In January, four senior-most judges of the Supreme Court – J Chelameswar, Ranjan Gogoi, MB Lokur and Kurien Joseph – held a dramatic press conference at which they raised several questions about the manner in which Chief Justice Dipak Misra was functioning. Among these was the claim that senior judges were being kept away from hearing important cases.

A judgement delivered on Wednesday by a bench headed by Justice Misra seem to have answered this question directly as it reasserted the powers of the chief justice as the master of the roster and the first among equals among judges of the Supreme Court.

The judgement was authored by Justice DY Chandrachud, who is not among the five senior judges who constitute the Supreme Court collegium that recommends judges for elevation.

The 16-page order was passed in response to a public interest litigation that sought a clear roster scheme and directions to ensure that the first bench in the Supreme Court, which is a three-judge bench headed by the chief justice, should permanently include the second and third senior-most judges. Constitution benches should also have judges as per seniority, the petition, which made the Supreme Court registry a respondent, said. The court refused to entertain this suggestion.

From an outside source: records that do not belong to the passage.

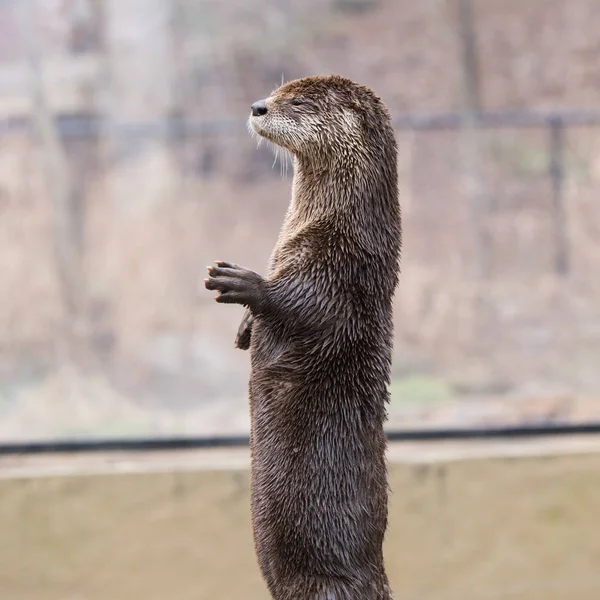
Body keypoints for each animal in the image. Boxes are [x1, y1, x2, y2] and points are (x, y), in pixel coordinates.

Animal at [204, 75, 400, 600]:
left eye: (298, 102)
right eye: (276, 91)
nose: (258, 106)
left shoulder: (341, 264)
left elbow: (304, 303)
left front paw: (244, 283)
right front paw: (245, 328)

However, the judgement has led to another question. Last week, former Union Law Minister Shanti Bhushan moved the court with a petition seeking a clarification on the powers of the chief justice in his capacity as the master of the roster. Procedures should be laid down for listing of matters, the petition said. This allocation of cases should be done by a collegium of five judges to check the “unguided and unbridled discretionary power” of the master of the roster, argued the petition. Will the Wednesday judgement make Bhushan’s petition infructuous?

Seniority of judges

The public interest litigation that the bench was hearing had been filed by a lawyer named Asok Pande. He had sought directions for a procedure to be evolved to constitute benches and allot jurisdiction to various benches of the Supreme Court. He wanted the first bench, which is the three-judge bench headed by the chief justice, to include the second- and third-most senior judges. Constitution benches should consist of judges according to seniority, Pande suggested. For example, if the Constitution bench is a five-judge bench, it should consist of the five senior-most judges of the court.

The question of seniority also came up during the January press conference of the four judges. They suggested that important cases were not being given to them.

Dealing with this question in the public interest litigation, Justice Chandrachud said that “seniority in terms of appointment has no bearing on which cases a judge should hear”.

He said that every judge in the Supreme Court has the equal duty to adjudicate cases allocated by the chief justice. All judges are appointed by the same procedure under Article 124 of the Constitution. The judgement said:

“There is no constitutional foundation on the basis of which such a suggestion can be accepted. For one thing, as we have noticed earlier, this would intrude into the exclusive duty and authority of the Chief Justice to constitute benches and to allocate cases to them. Moreover, the petitioner seems to harbour a misconception that certain categories of cases or certain courts must consist only of the senior-most in terms of appointment. Every Judge appointed to this Court under Article 124 of the Constitution is invested with the equal duty of adjudicating cases which come to the Court and are assigned by the Chief Justice.” 

Justice Chandrachud said once appointed, a judge is “dutybound” to hear cases allocated by the chief justice.

The judgement also considered the powers of the chief justice when it comes to being the master of the roster and the administrative head of the court. Chandrachud said the argument that the chief justice’s role in constituting benches and allocating cases must be regulated by a “procedure cast in iron” is the apprehension that without such guidelines, the power will be exercised arbitrarily.

“In his capacity as a Judge, the Chief Justice is primus inter pares: the first among equals,” the order said. “In the discharge of his other functions, the Chief Justice of India occupies a position which is sui generis” or in a class in itself. In allocating cases and constituting benches, the chief justice has the exclusive prerogative. The judge said:

“As a repository of constitutional trust, the Chief Justice is an institution in himself...The entrustment of functions to the Chief Justice as the head of the institution, is with the purpose of securing the position of the Supreme Court as an independent safeguard for the preservation of personal liberty. There cannot be a presumption of mistrust. The oath of office demands nothing less.” 

The order also criticised the petitioner for making “scandalous” remarks about High Court judges and advised him to be responsible in drafting his petitions.

Given the elaborate order on the powers of the chief justice as the master of the roster, the fate of the petition moved by Bhushan is hanging in the balance. Lawyer Kamini Jaiswal said she has lost hope of an elaborate hearing in Bhushan’s petition after the Wednesday judgement but pointed out the differences between the two petitions.

“The petition dismissed on Wednesday had what judges have termed as ‘scandalous’ remarks,” she said. “Bhushan’s petition is purely in public interest.”

Jaiswal said the central point of Bhushan’s petition was the interpretation of Article 124 (2) of the Constitution, which governs appointment of judges. Under the provision, the chief justice has to consult with the collegium on appointment of other judges. Likewise, the petition argues by quoting judicial precedent that it is now settled law that even administrative powers of the chief justice must be shared with other senior judges “to ensure that the power is exercised properly and validly”.